Water and heat transport in boreal soils: Implications for soil response to climate change

Abstract

Soil water content strongly affects permafrost dynamics by changing the soil thermal properties. However, the movement of liquid water, which plays an important role in the heat transport of temperate soils, has been under-represented in boreal studies. Two different heat transport models with and without convective heat transport were compared to measurements of soil temperatures in four boreal sites with different stand ages and drainage classes. Overall, soil temperatures during the growing season tended to be over-estimated by 2–4 °C when movement of liquid water and water vapor was not represented in the model. The role of heat transport in water has broad implications for site responses to warming and suggests reduced vulnerability of permafrost to thaw at drier sites. This result is consistent with field observations of faster thaw in response to warming in wet sites compared to drier sites over the past 30 years in Canadian boreal forests. These results highlight that representation of water flow in heat transport models is important to simulate future soil thermal or permafrost dynamics under a changing climate.

Introduction

A large fraction (approximately 33–37%) of terrestrial carbon (C) is stored in boreal soils (Ping et al., 2008, Tarnocai et al., 2009b). Over the last four decades, air temperatures in the boreal region have increased during winter and spring by 0.2 to 0.3 °C per decade, accompanied by increased precipitation in autumn and winter (Jones and Moberg, 2003, Smith and Reynolds, 2005). In some regions, higher air temperatures are likely triggering increases in net primary production (Bond-Lamberty et al., 2004) as well as changes in soil hydrology (Striegl et al., 2007, Walvoord and Striegl, 2007).

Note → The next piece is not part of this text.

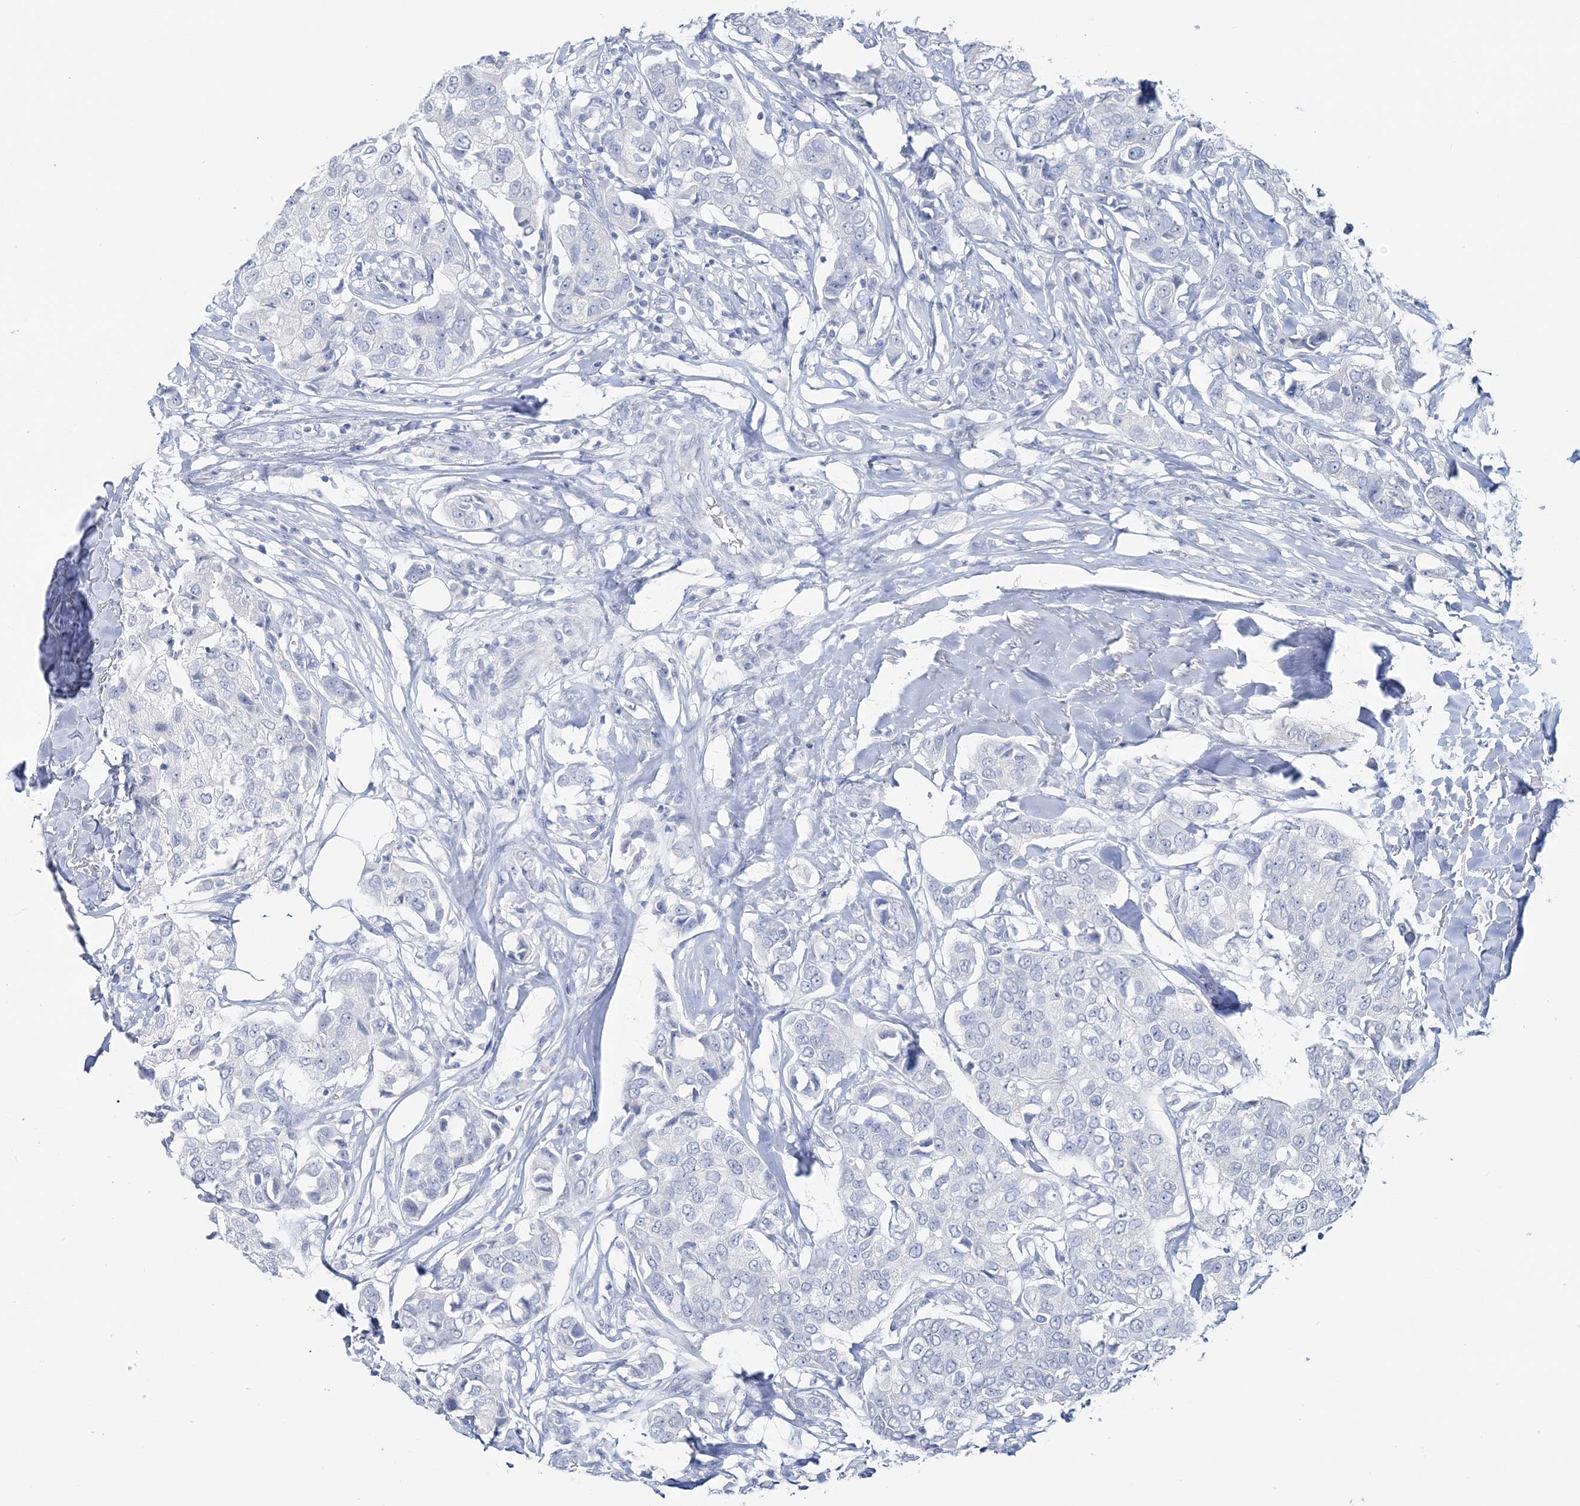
{"staining": {"intensity": "negative", "quantity": "none", "location": "none"}, "tissue": "breast cancer", "cell_type": "Tumor cells", "image_type": "cancer", "snomed": [{"axis": "morphology", "description": "Duct carcinoma"}, {"axis": "topography", "description": "Breast"}], "caption": "The histopathology image demonstrates no staining of tumor cells in breast cancer.", "gene": "CYP3A4", "patient": {"sex": "female", "age": 80}}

Changes in boreal hydrology may result in a positive feedback to global warming, either via increased emissions of CH₄ in previously frozen and now flooded areas or via increased production of CO₂ from decomposition or combustion in drained areas. Hydrological changes might also shift the distribution of peatlands, wetlands, and lakes (Rapalee et al., 1998, Vitt et al., 2000). While in some areas thawing of permafrost can promote the development of wetlands and lakes (thermokarst), in other areas permafrost degradation can lead to drainage (Jorgenson and Osterkamp, 2005). In central Siberia, 11% of lakes > 40 ha have shrunk or disappeared between 1973 and 1997/1998 (~ 93,000 ha of regional lake surface) (Smith et al., 2005). Degradation of permafrost over the last two decades has been reported from northern Alaska (Jorgenson et al., 2001), yet the environmental factors responsible for the loss of permafrost are debated with evidence for both the direct effects of warmer temperatures and/or the effects of increasing precipitation (Agafonov et al., 2004).

Heat transport through soils is a critical factor in determining how permafrost changes in response to climate. In most of the existing biophysical models used in boreal settings, pure heat conduction, which is mainly influenced by the particle contact area (Jury and Horton, 2004), is assumed to be the main mechanism of heat transport in the soils. However, heat conduction is not the only mechanism for heat transport in soils and ecosystems. Cahill and Parlange (1998) indicated that liquid water and thermally-induced vapor movement (convection) contributed to ~ 50% of soil heat flux in temperate soils. In boreal soils where moisture is highly variable across space and through seasons, the role of water movement could be an important factor in seasonal soil energy dynamics and in the long term response of boreal systems to changes in climate. Additionally, the convection of latent heat by water vapor movement in response to temperature gradients will release energy through evaporation–condensation processes, resulting in rapid heat transfer with only minor changes in soil moisture content (Jury and Horton, 2004, Kane et al., 2001).

Two heat transport models used to describe soil thermal dynamics were compared in this study. In Model 1, heat was transported by conduction and convection via the movement of liquid water and water vapor; in Model 2 heat was transported exclusively by conduction, a formulation similar to the commonly used soil physical models for boreal soils, for example, FORFLUX (Zeller and Nikolov, 2000), CLASS (Verseghy, 1991), LPJ-GUESS (Wolf et al., 2008), and Wetland-DNDC (Zhang et al., 2002).